_WHAT IS EXPECTED_
Copy the result of filtering the entries below for lines that include the string "Fresh".

Edit tracking data
:::::

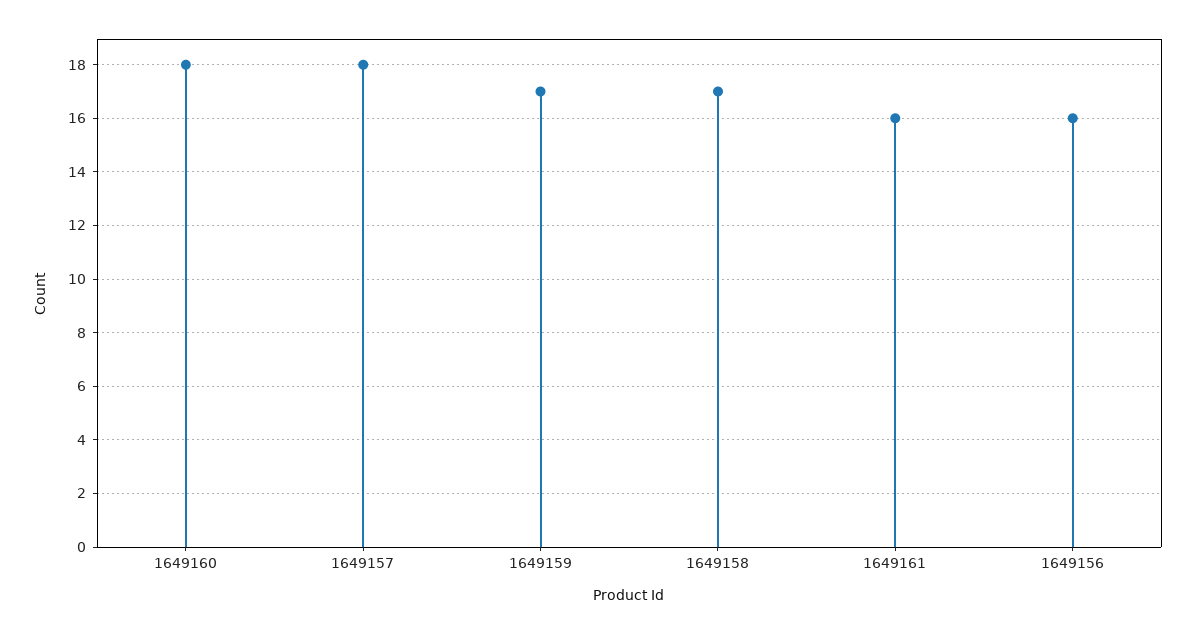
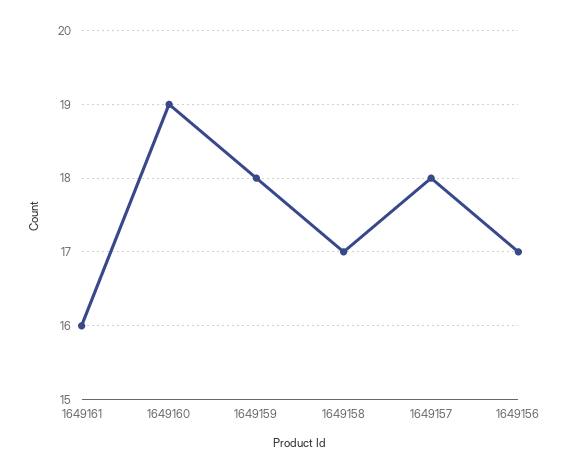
1649160: 18 -> 19
1649159: 17 -> 18
1649156: 16 -> 17

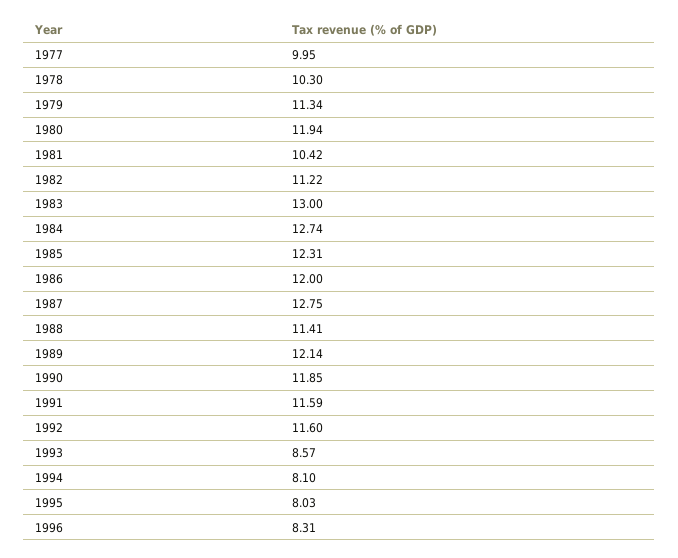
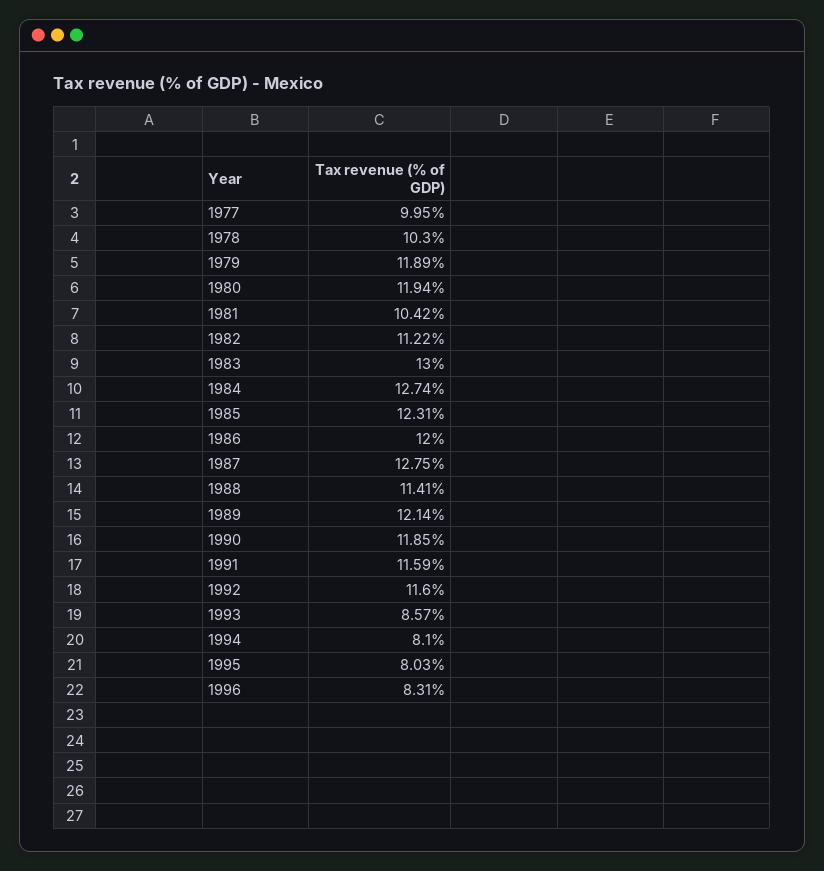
1979: 11.34 -> 11.89

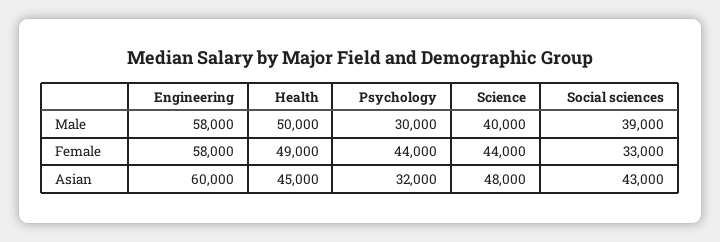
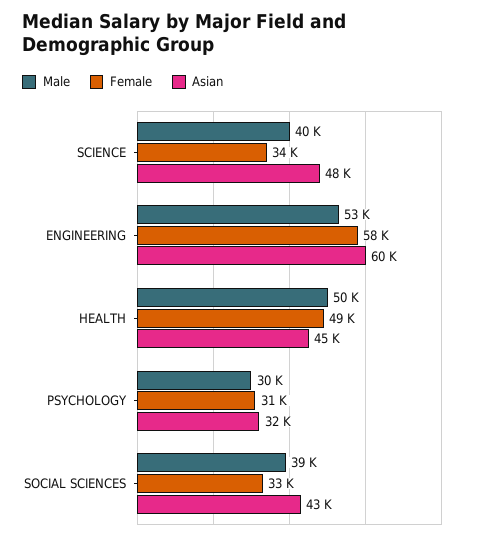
Male, Engineering: 58000 -> 53000
Female, Psychology: 44000 -> 31000
Female, Science: 44000 -> 34000

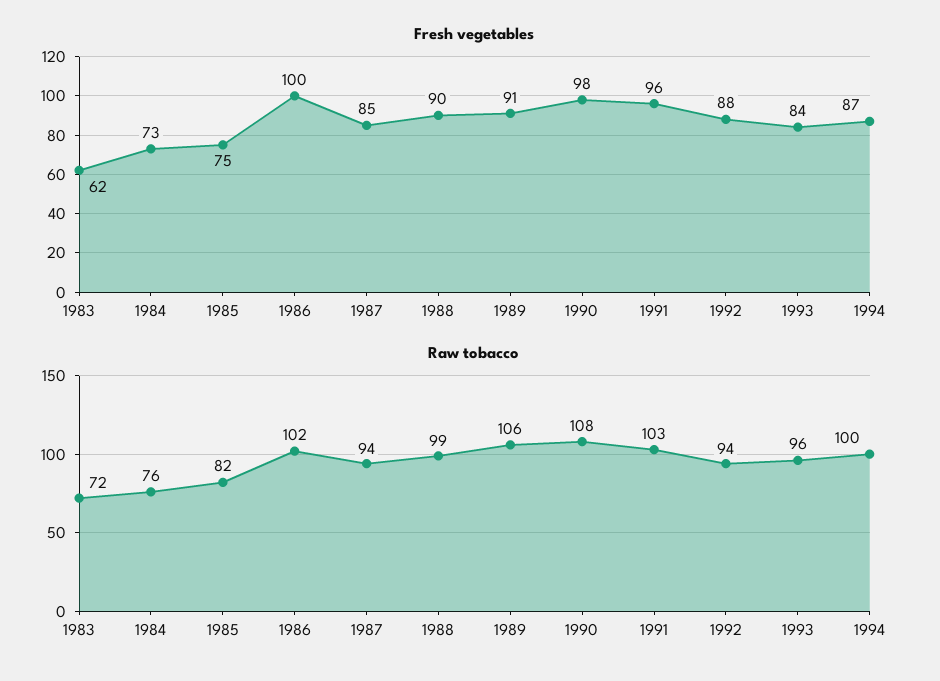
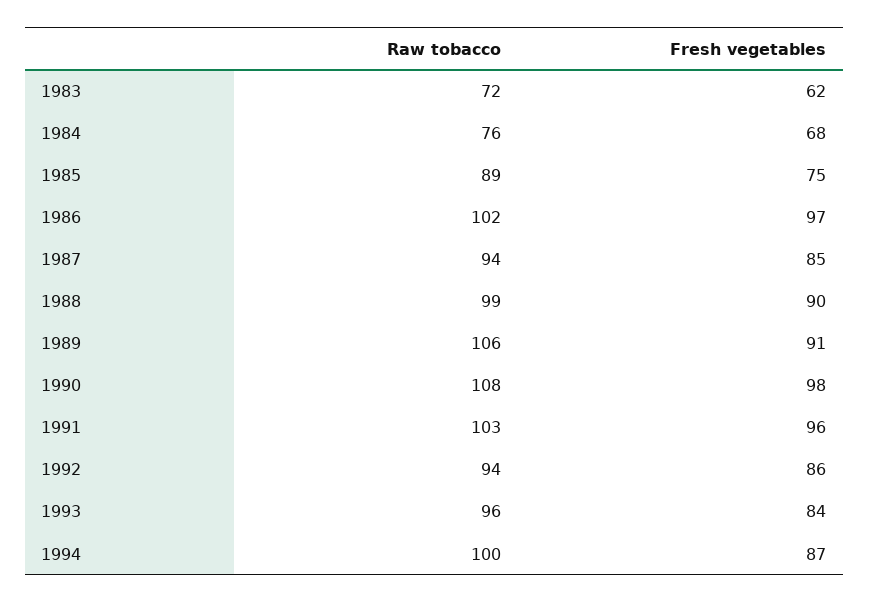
Fresh vegetables, 1984: 73 -> 68
Fresh vegetables, 1986: 100 -> 97
Fresh vegetables, 1992: 88 -> 86
Raw tobacco, 1985: 82 -> 89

:::::

_EXERCISE ANSWER_
Fresh vegetables, 1984: 73 -> 68
Fresh vegetables, 1986: 100 -> 97
Fresh vegetables, 1992: 88 -> 86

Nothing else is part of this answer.